In a perfect world, you have 0ms latency, and 0ms combined input lag and monitor response time. Of course this is out of reach but that doesn't mean there isn't something you can do to at least get it closer.
Although there is little you can do to lower these in game besides lowering your lerp, most graphics card manufacturers provide tools that can force certain settings. But first of course you want to do all you can to lower these values in game. Voidy's networking post in this forum along with pretty much every guide in existence goes over these.
I also use these launch options:
-threads 4 -high -novid -heapsize 4194304 -refresh 144 -noforcemaccel -noforcemparms -noforcemspd
Would warrant changing heapsize parameter if you have < 8 GB of RAM
Change -refresh to your monitor's refresh rate
Now, after attending QuakeCon this year and seeing NVidia's booth I realized how similar the effects of Triple-Buffered V-Sync and their new G-Sync monitor chip are. Up to this time I had v-sync disabled and was just using fps_max at a multiple of my refresh rate. However, this is not optimal. There are a few settings you can set on your graphics card's options to further lower input lag.

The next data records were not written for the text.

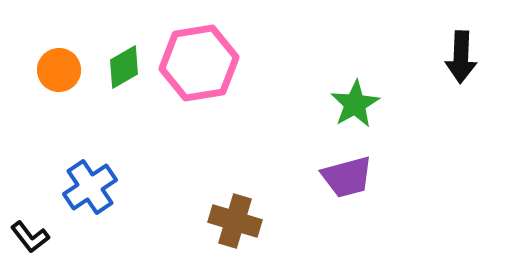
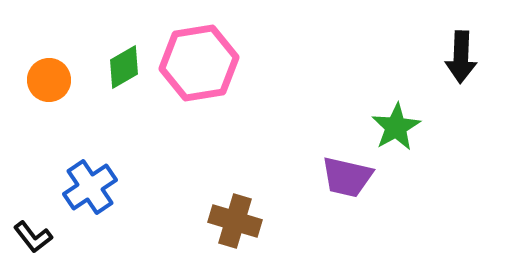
orange circle: moved 10 px left, 10 px down
green star: moved 41 px right, 23 px down
purple trapezoid: rotated 28 degrees clockwise
black L-shape: moved 3 px right
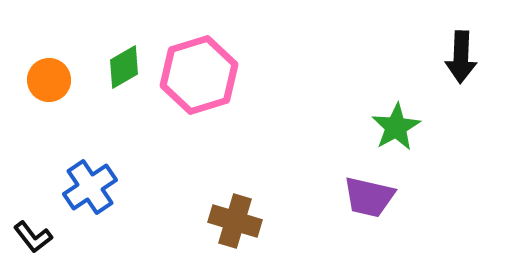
pink hexagon: moved 12 px down; rotated 8 degrees counterclockwise
purple trapezoid: moved 22 px right, 20 px down
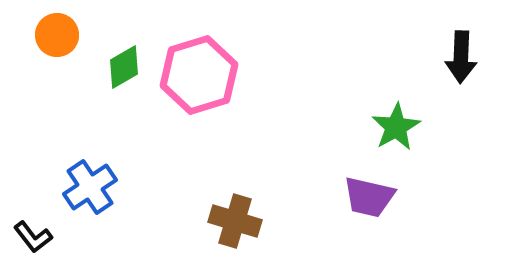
orange circle: moved 8 px right, 45 px up
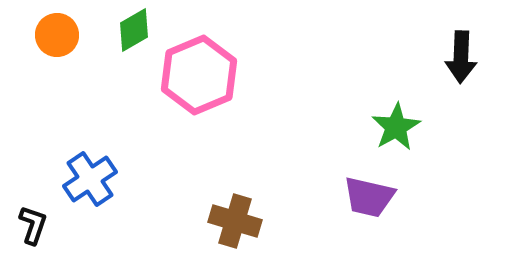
green diamond: moved 10 px right, 37 px up
pink hexagon: rotated 6 degrees counterclockwise
blue cross: moved 8 px up
black L-shape: moved 12 px up; rotated 123 degrees counterclockwise
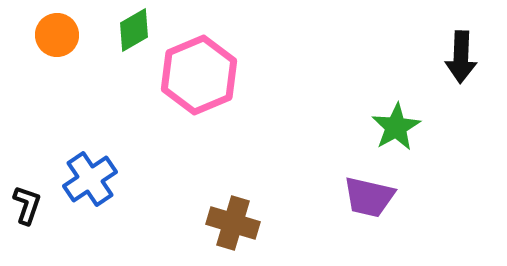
brown cross: moved 2 px left, 2 px down
black L-shape: moved 6 px left, 20 px up
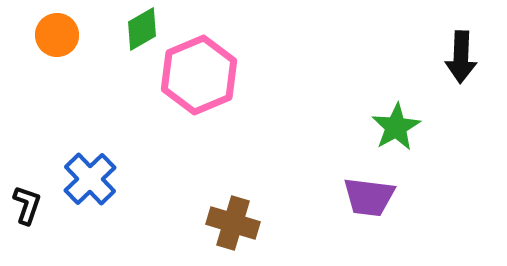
green diamond: moved 8 px right, 1 px up
blue cross: rotated 10 degrees counterclockwise
purple trapezoid: rotated 6 degrees counterclockwise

These settings are Triple-Buffering and Max Pre-Rendered Frames.
For NVidia cards this can be done in both NVidia Inspector and the NVidia Control Panel.

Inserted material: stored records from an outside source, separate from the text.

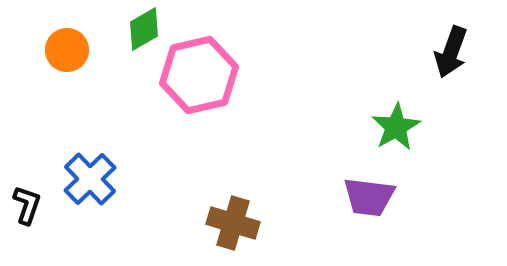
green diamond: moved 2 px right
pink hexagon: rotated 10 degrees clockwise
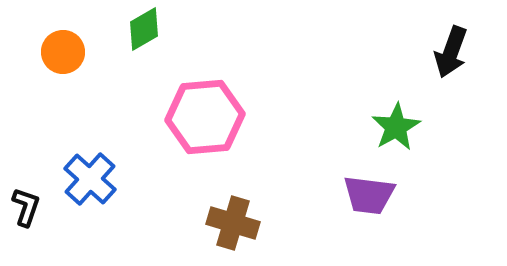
orange circle: moved 4 px left, 2 px down
pink hexagon: moved 6 px right, 42 px down; rotated 8 degrees clockwise
blue cross: rotated 4 degrees counterclockwise
purple trapezoid: moved 2 px up
black L-shape: moved 1 px left, 2 px down
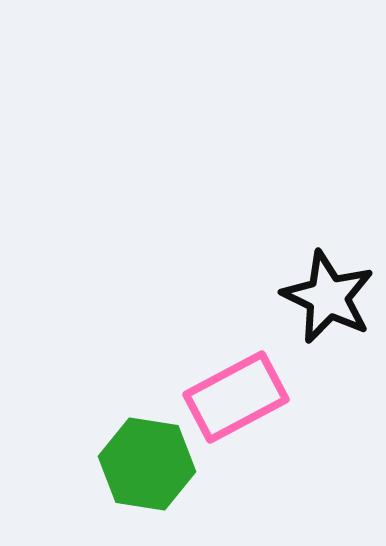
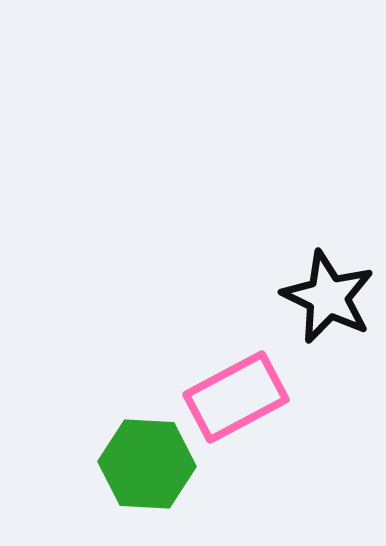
green hexagon: rotated 6 degrees counterclockwise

NVidia Inspector on the left, NVidia Control Panel on the right
If you have an AMD card, you will have to search around the control panel for the settings, they should be in a relatively similar place.
Now once triple-buffering is enabled, you can enable v-sync in game which will lower your input lag to about as low as it can get.
But why is this better?The problem with just limiting your framerate to no matter what value is the drawn frames will get sent to the monitor in random intervals and aren't guaranteed to get displayed. Not only are you wasting processing power drawing those 300 frames you don't use, the frames aren't going to be synchronous. The solution to this problem is Vertical Sync. However, this imposes more problems than it is worth using traditional double buffering. The problem?, in double buffering you have 2 buffers that the graphics card draws images to, switching to the next after finishing with one. The problem that vertical sync presents is when the graphics card is done drawing a frame it can't switch and begin drawing the next one until the monitor is done with the frame that was drawn on the other buffer. This creates input lag. The solution? Triple buffering. In triple buffering you have an additional buffer on top of the 2 from double buffering this allows the graphics card to copy the finished frame to the new buffer allowing it to begin drawing the next frame.